When LCD Soundsystem announced its reunion in January of last year, less than five years after its much-ballyhooed split, the blogosphere reacted as if the band had faked its own death. After all, the group had played a series of farewell shows (amid much public introspection from mainman James Murphy) culminating with a long career-spanning set at Madison Square Garden that was subsequently recycled as a live album and video. Yet the tears had barely dried before here they were again, with a “Back From the Dead” tour, playing basically the same “farewell” set at multiple lucrative festival dates (and with a new major-label deal) after putting in just a fraction of the requisite mourning period.

Murphy — who’d worked with Arcade Fire, David Bowie, launched a coffee brand and, er, opened a Williamsburg wine bar in the intervening years — responded in a characteristically defiant yet self-flagellating manner, saying first that it would be silly to release new songs made with his former LCD bandmates under any other name, then doubled down on an almost Trumpian scale by telling Vulture and The New York Times essentially that Bowie had said it was okay to reform the group, and that the Madison Square Garden show’s promoter ““didn’t think we were going to sell well” — so he made it the band’s last show to make a point.

The twist in all of this is that none of those dense clouds of hot Internet air matter at all: “American Dream” is actually pretty great, a long and luxuriant expansion on the group’s signature, ‘80s-revering dance-rock with gobs of great rhythms and insidious, deceptively simple-sounding hooks.
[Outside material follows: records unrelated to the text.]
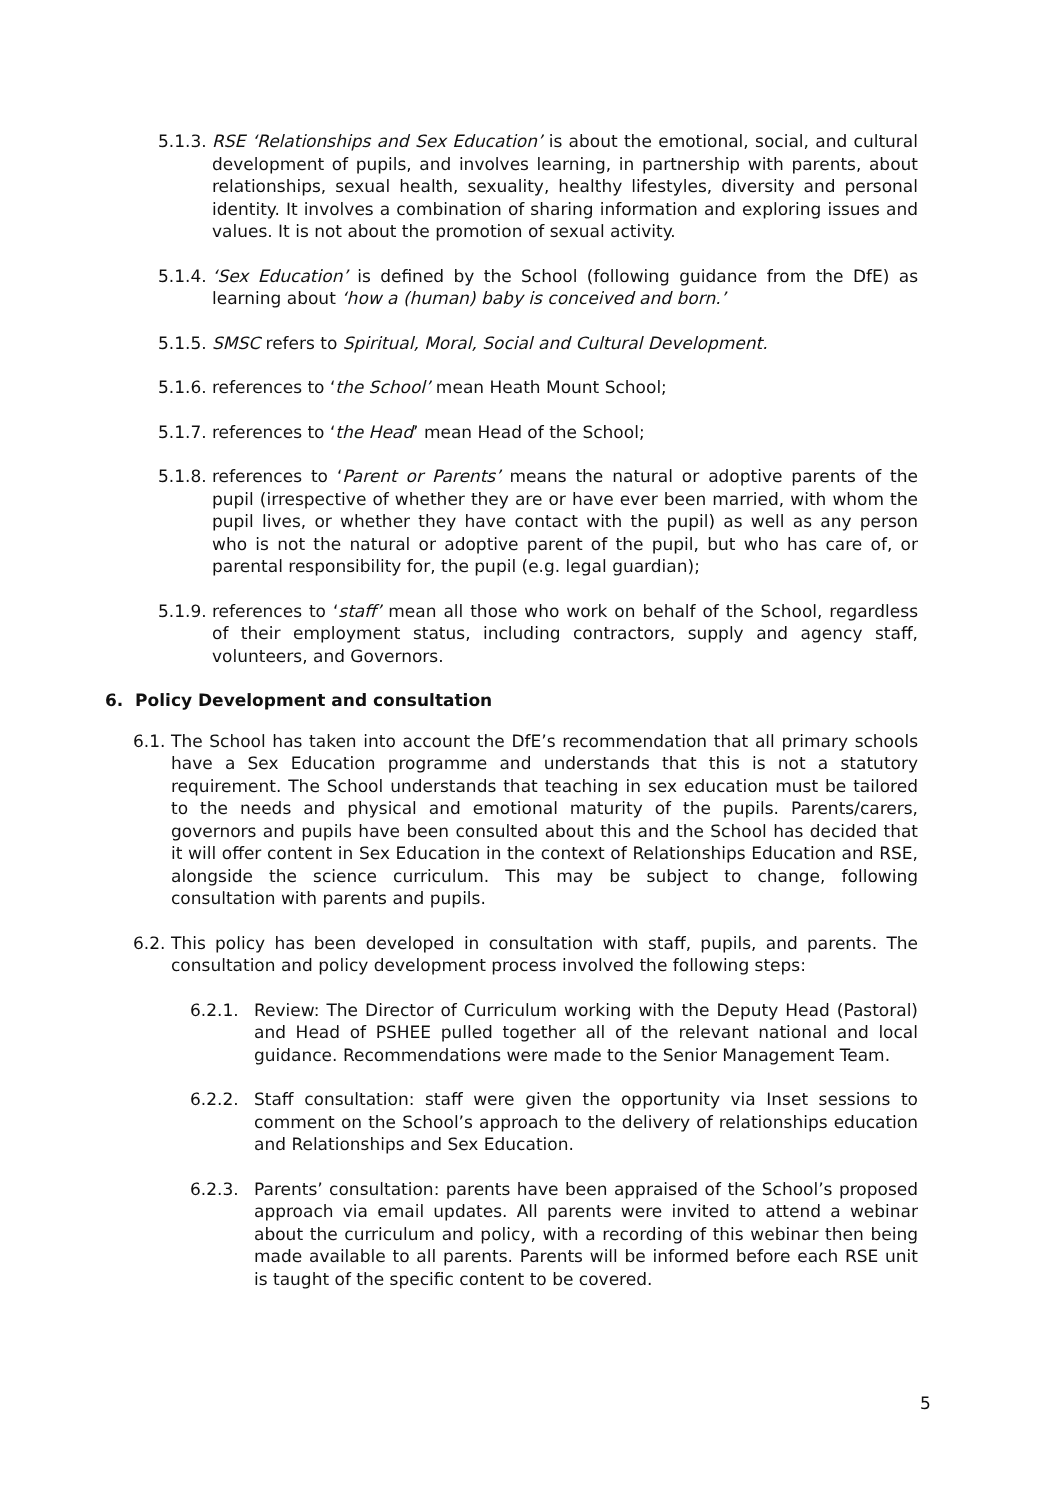5.1.3. RSE ‘Relationships and Sex Education’ is about the emotional, social, and cultural development of pupils, and involves learning, in partnership with parents, about relationships, sexual health, sexuality, healthy lifestyles, diversity and personal identity. It involves a combination of sharing information and exploring issues and values. It is not about the promotion of sexual activity.
5.1.4. ‘Sex Education’ is defined by the School (following guidance from the DfE) as learning about ‘how a (human) baby is conceived and born.’
5.1.5. SMSC refers to Spiritual, Moral, Social and Cultural Development.
5.1.6. references to ‘the School’ mean Heath Mount School;
5.1.7. references to ‘the Head’ mean Head of the School;
5.1.8. references to ‘Parent or Parents’ means the natural or adoptive parents of the pupil (irrespective of whether they are or have ever been married, with whom the pupil lives, or whether they have contact with the pupil) as well as any person who is not the natural or adoptive parent of the pupil, but who has care of, or parental responsibility for, the pupil (e.g. legal guardian);
5.1.9. references to ‘staff’ mean all those who work on behalf of the School, regardless of their employment status, including contractors, supply and agency staff, volunteers, and Governors.
6. Policy Development and consultation
6.1. The School has taken into account the DfE’s recommendation that all primary schools have a Sex Education programme and understands that this is not a statutory requirement. The School understands that teaching in sex education must be tailored to the needs and physical and emotional maturity of the pupils. Parents/carers, governors and pupils have been consulted about this and the School has decided that it will offer content in Sex Education in the context of Relationships Education and RSE, alongside the science curriculum. This may be subject to change, following consultation with parents and pupils.
6.2. This policy has been developed in consultation with staff, pupils, and parents. The consultation and policy development process involved the following steps:
6.2.1. Review: The Director of Curriculum working with the Deputy Head (Pastoral) and Head of PSHEE pulled together all of the relevant national and local guidance. Recommendations were made to the Senior Management Team.
6.2.2. Staff consultation: staff were given the opportunity via Inset sessions to comment on the School’s approach to the delivery of relationships education and Relationships and Sex Education.
6.2.3. Parents’ consultation: parents have been appraised of the School’s proposed approach via email updates. All parents were invited to attend a webinar about the curriculum and policy, with a recording of this webinar then being made available to all parents. Parents will be informed before each RSE unit is taught of the specific content to be covered.
5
As usual, “group” is a misnomer here: LCD is essentially Murphy writing, singing, playing and producing, with significant contributions from longstanding bandmembers sprinkled throughout. He’s no virtuoso at any instrument and the songs continually test the range of his talk-sung vocals (actually, most songs test his singing range), but he’s an ace producer with a veteran DJ’s ear for dynamics and flow. There are a few slow songs among the 10 tracks — the opening “Oh Baby” is a jokey love song with a ping-ponging melodic rhythm and celestial synths; the title track is a slowly pulsating late-night lament — but much of the album powers along like a cross-country runner’s mixtape, hewing to a dance-rock style that’s simultaneously contemporary and endowed with a world-class record geek’s acknowledged homage to decades of history, particularly the early ‘80s. There are bald-faced tributes to his favorite influences, particularly “Remain in Light”-era Talking Heads (both “Other Voices” and “Change Your Mind” feature elephant-trumpet guitars and thumping bass), Public Image Ltd. (“How Do You Sleep”) and even, in the album’s opening moments, himself — “Oh Baby” features the unmistakable and doubtlessly intentional “bomp-bomp” bass synth from one of the group’s most beloved songs, 2007’s “Someone Great.”

The lyrics are, as always, wiseass and sporadically hilarious: “You took acid and looked in the mirror/ And watched the beard crawl around on your face” (from the title track); “You’re too shocked from being used by these bullying children of the fabulous raffling off limited-edition shoes” (from “Tonite”).

Murphy insists “American Dream” the beginning of a whole new era from the band, but frankly it’s a continuation (with the substantial benefit of a major-label recording budget). In fact, despite all the verbiage from him and countless others over the past half-decade, someone who hasn’t been paying attention could be forgiven for thinking it just took them a long time to finish the follow-up to 2010’s “This Is Happening” and the drama of the past five-plus years hadn’t happened at all.